RE: Questions for discussion:

  1. As this PR is not merged yet, I think we shouldn’t merge its current state (which introduces ReportInC99AndEarlier); instead it should be updated to introduce the string option ReportMode (all / actionable / c11-only) and merge it in that state.
  2. In all mode, when Annex K is not available, just report that the code is error-prone. Platform-specific stuff can be described in the documentation, but we shouldn’t bother with detecting it in the checker code.
  3. I have no strong option.
  4. I think A is significantly better than the others.
  5. Nothing else comes to my mind.

This may be interesting as a long-term improvement idea, but I’m not sure whether it is a useful abstraction. (Before someone starts to work on it, they should go through the list of checkers and count the ones where it would be natural to take this factor into consideration.)

However, I think these big and abstract plans are too vague and slow, so we shouldn’t wait for them with the cleanup of security.insecureAPI.DeprecatedOrUnsafeBufferHandling. Even if we later introduce a generic high-level option that affects many checkers, we should first introduce a local checker option that quickly fixes these concrete issues now.

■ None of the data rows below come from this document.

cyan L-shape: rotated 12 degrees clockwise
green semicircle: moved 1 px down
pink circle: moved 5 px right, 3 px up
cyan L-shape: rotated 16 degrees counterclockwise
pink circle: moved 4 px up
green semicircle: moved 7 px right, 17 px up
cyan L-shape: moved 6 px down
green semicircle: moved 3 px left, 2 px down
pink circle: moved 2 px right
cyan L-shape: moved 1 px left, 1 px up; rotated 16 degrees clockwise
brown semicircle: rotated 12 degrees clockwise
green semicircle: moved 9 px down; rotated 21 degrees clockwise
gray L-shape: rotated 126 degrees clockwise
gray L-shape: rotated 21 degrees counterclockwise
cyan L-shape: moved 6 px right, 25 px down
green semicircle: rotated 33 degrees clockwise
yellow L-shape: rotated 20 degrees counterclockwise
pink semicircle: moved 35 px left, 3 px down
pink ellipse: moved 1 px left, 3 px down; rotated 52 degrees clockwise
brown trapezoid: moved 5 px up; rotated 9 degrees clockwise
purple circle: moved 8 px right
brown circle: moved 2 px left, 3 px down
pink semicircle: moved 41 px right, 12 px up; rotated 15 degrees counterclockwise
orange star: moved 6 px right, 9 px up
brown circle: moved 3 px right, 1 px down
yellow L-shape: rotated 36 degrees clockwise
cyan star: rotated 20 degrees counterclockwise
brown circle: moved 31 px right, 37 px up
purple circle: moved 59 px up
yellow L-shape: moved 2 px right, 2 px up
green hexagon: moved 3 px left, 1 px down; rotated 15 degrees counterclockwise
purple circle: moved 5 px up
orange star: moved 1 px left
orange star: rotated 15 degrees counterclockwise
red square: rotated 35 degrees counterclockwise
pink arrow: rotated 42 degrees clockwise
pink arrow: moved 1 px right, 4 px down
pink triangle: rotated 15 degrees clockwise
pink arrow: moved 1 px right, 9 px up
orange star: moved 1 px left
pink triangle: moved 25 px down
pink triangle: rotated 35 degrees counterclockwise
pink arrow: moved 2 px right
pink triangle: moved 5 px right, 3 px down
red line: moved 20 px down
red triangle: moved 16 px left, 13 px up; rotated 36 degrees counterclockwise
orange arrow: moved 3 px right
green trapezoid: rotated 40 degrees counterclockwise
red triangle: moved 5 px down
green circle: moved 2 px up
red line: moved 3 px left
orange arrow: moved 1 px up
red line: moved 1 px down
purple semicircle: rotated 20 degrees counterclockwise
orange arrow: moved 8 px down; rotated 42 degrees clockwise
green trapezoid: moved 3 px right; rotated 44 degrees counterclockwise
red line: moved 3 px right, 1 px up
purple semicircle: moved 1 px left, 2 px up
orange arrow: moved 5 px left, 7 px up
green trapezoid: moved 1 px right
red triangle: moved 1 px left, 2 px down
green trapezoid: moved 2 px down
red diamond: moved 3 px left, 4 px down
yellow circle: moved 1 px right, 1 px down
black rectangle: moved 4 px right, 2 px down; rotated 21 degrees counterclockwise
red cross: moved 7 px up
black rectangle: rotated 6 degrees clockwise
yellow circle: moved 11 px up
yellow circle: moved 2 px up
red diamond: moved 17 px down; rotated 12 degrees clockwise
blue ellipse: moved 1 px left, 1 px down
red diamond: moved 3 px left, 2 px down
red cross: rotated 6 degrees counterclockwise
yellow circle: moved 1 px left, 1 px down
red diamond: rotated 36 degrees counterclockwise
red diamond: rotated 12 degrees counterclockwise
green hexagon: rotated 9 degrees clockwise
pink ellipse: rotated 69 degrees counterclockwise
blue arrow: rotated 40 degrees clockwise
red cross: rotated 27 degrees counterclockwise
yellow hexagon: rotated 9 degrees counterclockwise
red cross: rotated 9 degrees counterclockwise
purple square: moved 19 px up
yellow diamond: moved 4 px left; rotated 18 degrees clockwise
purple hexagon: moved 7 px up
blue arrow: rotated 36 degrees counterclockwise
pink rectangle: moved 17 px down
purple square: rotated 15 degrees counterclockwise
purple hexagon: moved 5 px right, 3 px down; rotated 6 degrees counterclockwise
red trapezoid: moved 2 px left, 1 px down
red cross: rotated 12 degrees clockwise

Moreover, even if we have a global flag that affects the behavior of many checkers (in analogous, but not identical fashion), we would still need to provide checker-local flags that allows more gradual control – because it is very possible that e.g. a project usually only wants actionable reports, but wants to enable all reports from one checker (because there they have a zero tolerance policy for using the bugprone functions).

4

This paragraph resonates well with [RFC] Emitting auditable SARIF logs from Clang. I’m mentioning it for cross-reference.